**WORK TASK:** Copy the records below exactly. Include all of them.

[Stored data entries]
|---|
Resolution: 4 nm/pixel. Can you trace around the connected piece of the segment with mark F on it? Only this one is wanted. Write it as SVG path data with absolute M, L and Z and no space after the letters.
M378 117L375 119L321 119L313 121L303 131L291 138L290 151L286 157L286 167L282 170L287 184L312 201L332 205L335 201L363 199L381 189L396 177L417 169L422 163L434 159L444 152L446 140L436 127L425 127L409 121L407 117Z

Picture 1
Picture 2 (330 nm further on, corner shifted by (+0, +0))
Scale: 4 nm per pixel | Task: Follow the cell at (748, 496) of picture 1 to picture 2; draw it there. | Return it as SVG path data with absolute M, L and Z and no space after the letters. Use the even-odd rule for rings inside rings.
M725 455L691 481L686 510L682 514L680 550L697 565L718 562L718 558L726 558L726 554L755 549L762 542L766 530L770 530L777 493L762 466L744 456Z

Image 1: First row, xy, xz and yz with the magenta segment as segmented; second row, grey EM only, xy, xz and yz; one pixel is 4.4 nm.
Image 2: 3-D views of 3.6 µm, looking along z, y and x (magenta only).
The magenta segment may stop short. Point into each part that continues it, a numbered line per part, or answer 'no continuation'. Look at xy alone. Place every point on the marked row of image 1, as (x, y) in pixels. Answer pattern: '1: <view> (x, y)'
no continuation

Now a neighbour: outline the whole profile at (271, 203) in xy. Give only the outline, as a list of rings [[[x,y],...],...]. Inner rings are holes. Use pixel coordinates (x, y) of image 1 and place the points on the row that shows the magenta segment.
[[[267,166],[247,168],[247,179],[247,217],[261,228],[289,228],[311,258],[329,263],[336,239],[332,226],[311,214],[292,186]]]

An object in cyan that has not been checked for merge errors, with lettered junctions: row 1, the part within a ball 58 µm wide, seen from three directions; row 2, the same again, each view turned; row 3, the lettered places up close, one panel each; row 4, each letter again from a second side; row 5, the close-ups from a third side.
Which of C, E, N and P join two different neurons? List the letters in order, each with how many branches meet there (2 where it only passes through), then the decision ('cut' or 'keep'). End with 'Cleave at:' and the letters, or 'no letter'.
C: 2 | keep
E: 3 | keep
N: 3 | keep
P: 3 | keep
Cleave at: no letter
|---|
**EXERCISE SOLUTION:**
Resolution: 4 nm/pixel. Can you trace around the connected piece of the segment with mark F on it? Only this one is wanted. Write it as SVG path data with absolute M, L and Z and no space after the letters.
M378 117L375 119L321 119L313 121L303 131L291 138L290 151L286 157L286 167L282 170L287 184L312 201L332 205L335 201L363 199L381 189L396 177L417 169L422 163L434 159L444 152L446 140L436 127L425 127L409 121L407 117Z

Picture 1
Picture 2 (330 nm further on, corner shifted by (+0, +0))
Scale: 4 nm per pixel | Task: Follow the cell at (748, 496) of picture 1 to picture 2; draw it there. | Return it as SVG path data with absolute M, L and Z and no space after the letters. Use the even-odd rule for rings inside rings.
M725 455L691 481L686 510L682 514L680 550L697 565L718 562L718 558L726 558L726 554L755 549L762 542L766 530L770 530L777 493L762 466L744 456Z

Image 1: First row, xy, xz and yz with the magenta segment as segmented; second row, grey EM only, xy, xz and yz; one pixel is 4.4 nm.
Image 2: 3-D views of 3.6 µm, looking along z, y and x (magenta only).
The magenta segment may stop short. Point into each part that continues it, a numbered line per part, or answer 'no continuation'. Look at xy alone. Place every point on the marked row of image 1, as (x, y) in pixels. Answer pattern: '1: <view> (x, y)'
no continuation

Now a neighbour: outline the whole profile at (271, 203) in xy. Give only the outline, as a list of rings [[[x,y],...],...]. Inner rings are holes. Use pixel coordinates (x, y) of image 1 and place the points on the row that shows the magenta segment.
[[[267,166],[247,168],[247,179],[247,217],[261,228],[289,228],[311,258],[329,263],[336,239],[332,226],[311,214],[292,186]]]

An object in cyan that has not been checked for merge errors, with lettered junctions: row 1, the part within a ball 58 µm wide, seen from three directions; row 2, the same again, each view turned; row 3, the lettered places up close, one panel each; row 4, each letter again from a second side; row 5, the close-ups from a third side.
Which of C, E, N and P join two different neurons? List the letters in order, each with how many branches meet there (2 where it only passes through), then the decision ('cut' or 'keep'). End with 'Cleave at:' and the letters, or 'no letter'.
C: 2 | keep
E: 3 | keep
N: 3 | keep
P: 3 | keep
Cleave at: no letter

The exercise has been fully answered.